Part of the charm lies in how Weird Nightmare keeps its palette simple. You can tell a lot of this was born from home recording instincts, the kind musicians sharpened during lockdowns. The drums thump like they were tuned for impact rather than gloss, and the guitars are saturated but not suffocated. Edkins layers vocals so they nudge the songs toward classic pop shapes, then lets some feedback fray the edges. It’s the old trick of making everything bigger by letting a little chaos in. The record doesn’t drag, either. It clips along, each track arriving with a clear hook and leaving before you’ve checked the clock.
While METZ remains a reliable source of head-down catharsis, Weird Nightmare is the giddy cousin who shows up with a crate of battered 45s and a bag of gummy lollies. That shift didn’t go unnoticed. The album drew warm notices from outlets like Stereogum and Exclaim!, both of which picked up on how Edkins translated his knack for tension into sugar-rush songwriting. It’s not a retreat from heaviness so much as a different lens, and it works because he never forgets the body feel of a big riff. You can practically hear the room rattle.

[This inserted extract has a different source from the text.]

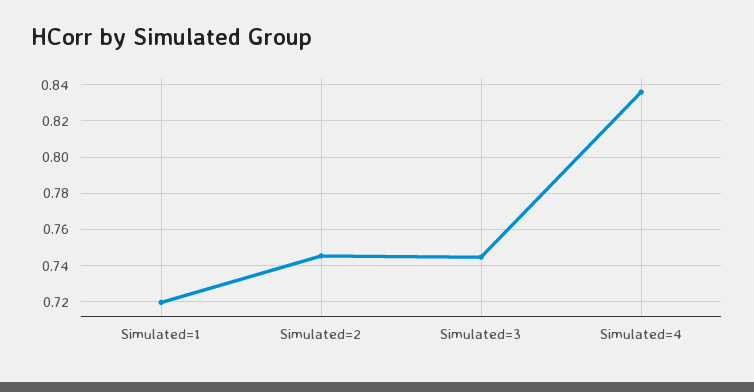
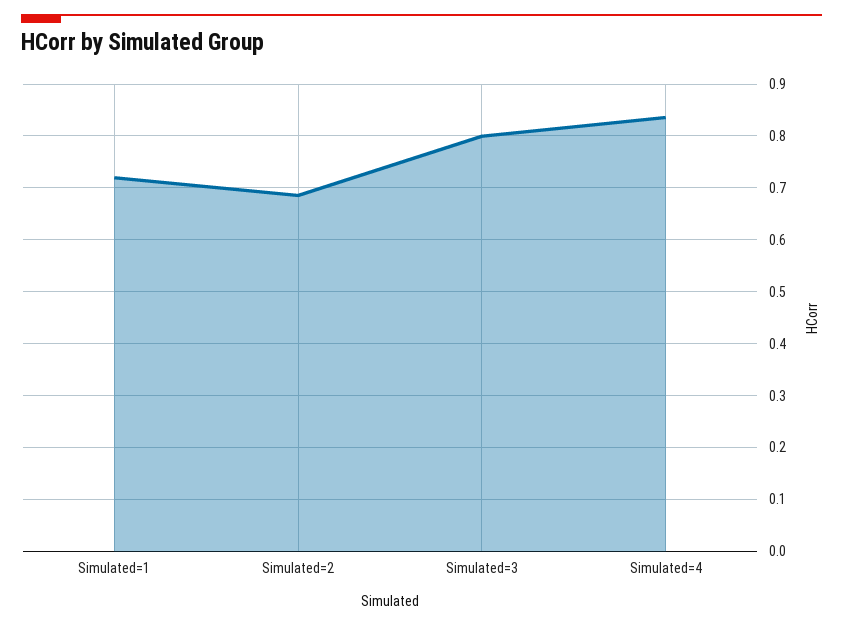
Simulated=2: 0.745 -> 0.68
Simulated=3: 0.745 -> 0.8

If you spend time digging through Melbourne record store bins, you know this kind of album by touch. It’s the one with a matte sleeve, a striking photo, and a tracklist that looks like a set you’d happily watch in a sweaty front bar. On turntable, the fuzz blooms and the backing vocals sit a touch warmer, which is why Weird Nightmare vinyl is the fine way to live with it. The punch of Searching For You has that extra chew, and Lusitania’s hazy edges feel more painterly. If you’re looking to buy Weird Nightmare records online, hunt down the Sub Pop pressing. It’s clean where it should be, hot where you want it. For collectors, Weird Nightmare albums on vinyl sit neatly next to METZ vinyl, a tidy A-B of one songwriter’s two speeds.
This is a debut that doesn’t fuss about reinventing the wheel. It pumps the tyres, drops the seat a notch, and sends you flying down the hill. Short songs, big choruses, a couple of inspired cameos, and a tone that keeps the grit under your fingernails. If you’re building a basket of vinyl records Australia side and want something that snaps between noisy and sweet without losing its footing, this belongs in it. Put it on, turn it up, and let the hooks do the heavy lifting.